A Requerida sustenta que, não se tratando de erro imputável aos serviços, nem vigorando ao tempo dos factos, a ficção legal prevista no n.º 2 do artigo 78.º da LGT, que permitia considerar como tal o erro na autoliquidação, carecem de fundamento legal os pedidos de revisão oficiosa (em prazo alargado). No caso vertente, mostra-se intempestivo o pedido de revisão dos atos tributários referentes aos períodos 2020-01 a 2020-12, por não ter sido apresentado no prazo de reclamação administrativa, a que se refere o n.º 1 do artigo 78.º da LGT e artigo 131.º, n.º 1 do CPPT.Com efeito, tendo o pedido de revisão sido apresentado em 2023-12-28, não foi respeitado o prazo de 2 anos após a apresentação da respetiva declaração periódica
Cumpre apreciar,
O presente pedido reconduz-se a aferir se, in casu, se a Requerente pode ou não corrigir dentro do prazo de 4 anos previsto no artigo 98.º, n.º 2, do CIVA, o IVA referente aos períodos de Janeiro a Dezembro de 2020, a parte do IVA autoliquidado (no campo 4 das declarações periódicas) sobre o valor dos produtos disponibilizados com faturação “zero” relativa a descontos de quantidade concedidos aos clientes da Requerente.

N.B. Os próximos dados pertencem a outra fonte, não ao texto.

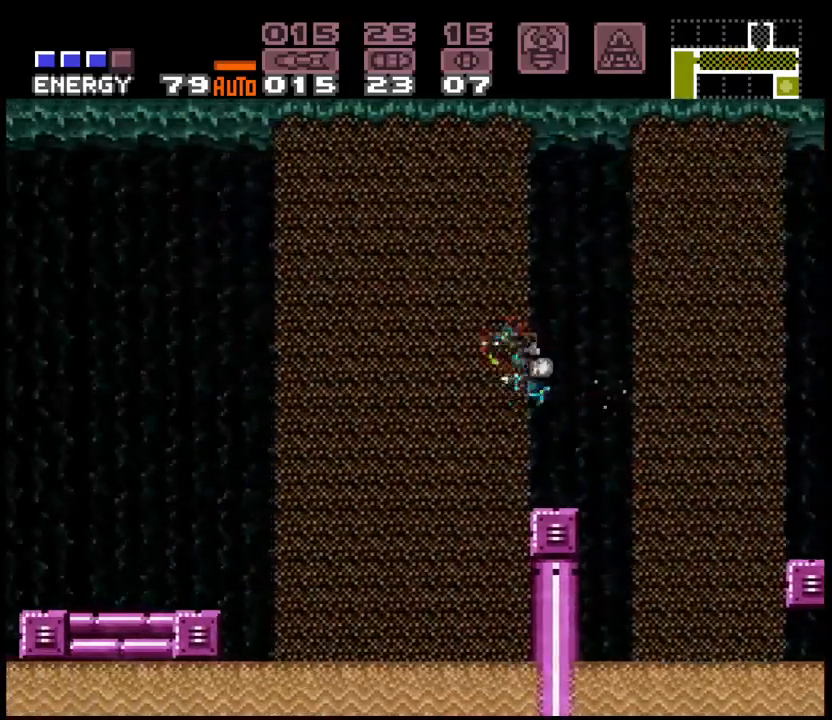
{"buttons": ["A", "B", "DPAD_LEFT"], "events": []}
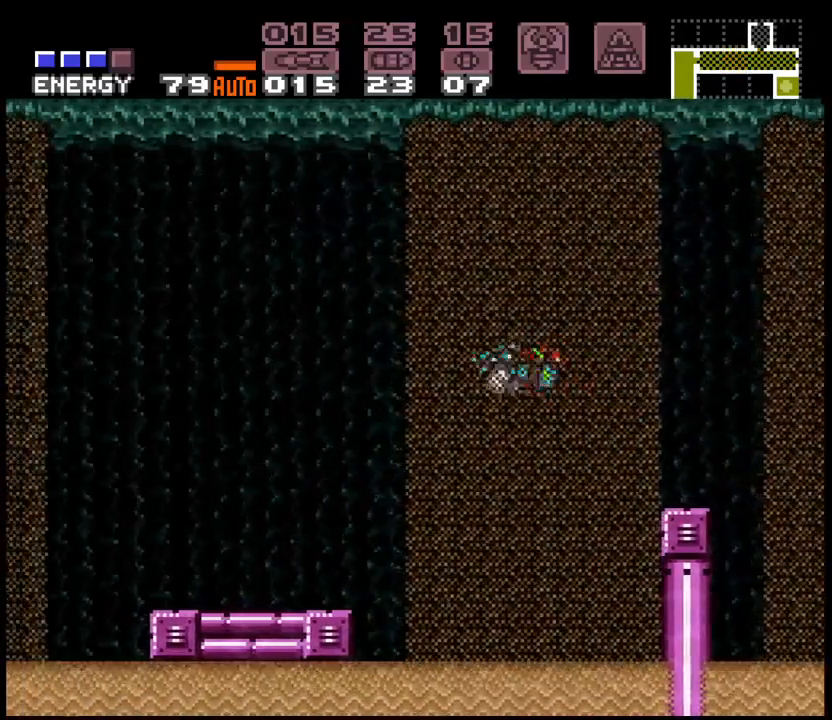
{"buttons": ["A", "B", "DPAD_LEFT"], "events": []}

Assim, com relevância para a matéria em discussão nestes autos, prevê o artigo 78.º, n.º 6, do CIVA o seguinte:
A correção de erros materiais ou de cálculo no registo a que se referem os artigos 44.º a 51.º e 65.º, nas declarações mencionadas no artigo 41.º e nas guias ou declarações mencionadas nas alíneas b) e c) do n.º 1 do artigo 67.º é facultativa quando resultar imposto a favor do sujeito passivo, mas só pode ser efetuada no prazo de dois anos, que, no caso do exercício do direito à dedução, é contado a partir do nascimento do respetivo direito nos termos do n.º 1 do artigo 22.º, sendo obrigatória quando resulte imposto a favor do Estado.

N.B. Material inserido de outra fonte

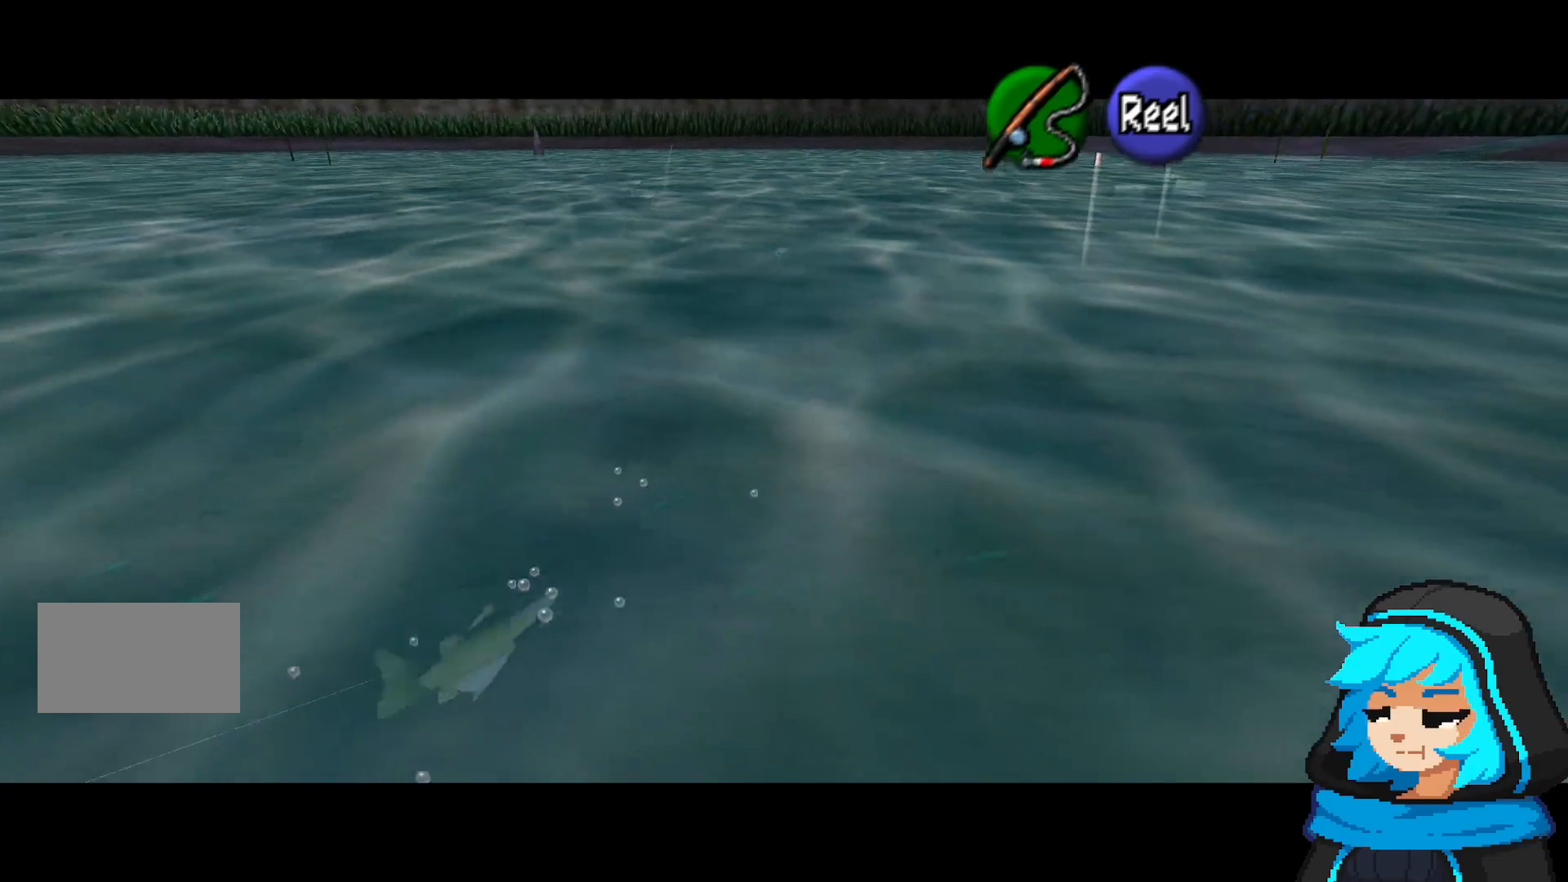
Gameplay with a controller (Nintendo layout); each line is a JSON object with the inputs held at the frame after it. "events" lists button and stick changes between this image and that frame as [ms after this image, input, new state], when the widget could be followed in between. Not read: L3 R3.
{"buttons": ["A"], "left_stick": "left", "events": [[150, "B", "down"], [217, "B", "up"]]}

E dispõem o artigo 98.º, n.º 2, do CIVA, o seguinte:
Sem prejuízo de disposições especiais, o direito à dedução ou ao reembolso do imposto entregue em excesso só pode ser exercido até ao decurso de quatro anos após o nascimento do direito à dedução ou pagamento em excesso do imposto, respetivamente.
O legislador prevê duas modalidades de prazo para a correção em sede de IVA, com a seguinte classificação dicotómica:
(a) Correções derivadas de erro material ou de cálculo - governadas pelo artigo 78.º, n.º 6 do Código do IVA, que estabelece um prazo limite de dois anos ;
(b) Correções de erros de direito – cuja disciplina se extrai do artigo 98.º, n.º 2 do Código do IVA, que estabelece o prazo geral de quatro anos.
De acordo com o n.º 1 do referido artigo 98.º do Código do IVA “Quando, por motivos imputáveis aos serviços, tenha sido liquidado imposto superior ao devido, procede-se à revisão oficiosa nos termos do artigo 78.º da lei geral tributária”.
Nos termos do n.º 2 do artigo 98.º do Código do IVA, “Sem prejuízo de disposições especiais, o direito à dedução ou ao reembolso do imposto entregue em excesso só pode ser exercido até ao decurso de quatro anos após o nascimento do direito à dedução ou pagamento em excesso do imposto, respetivamente”. (negrito nosso)
Deste modo, face ao disposto no artigo 98.º, n.º 2, do Código do IVA, em caso de erro de direito, o prazo para a restituição de imposto pago (leia-se, liquidado) em excesso, tal como sucede na situação dos autos, é de quatro anos após o pagamento desse imposto.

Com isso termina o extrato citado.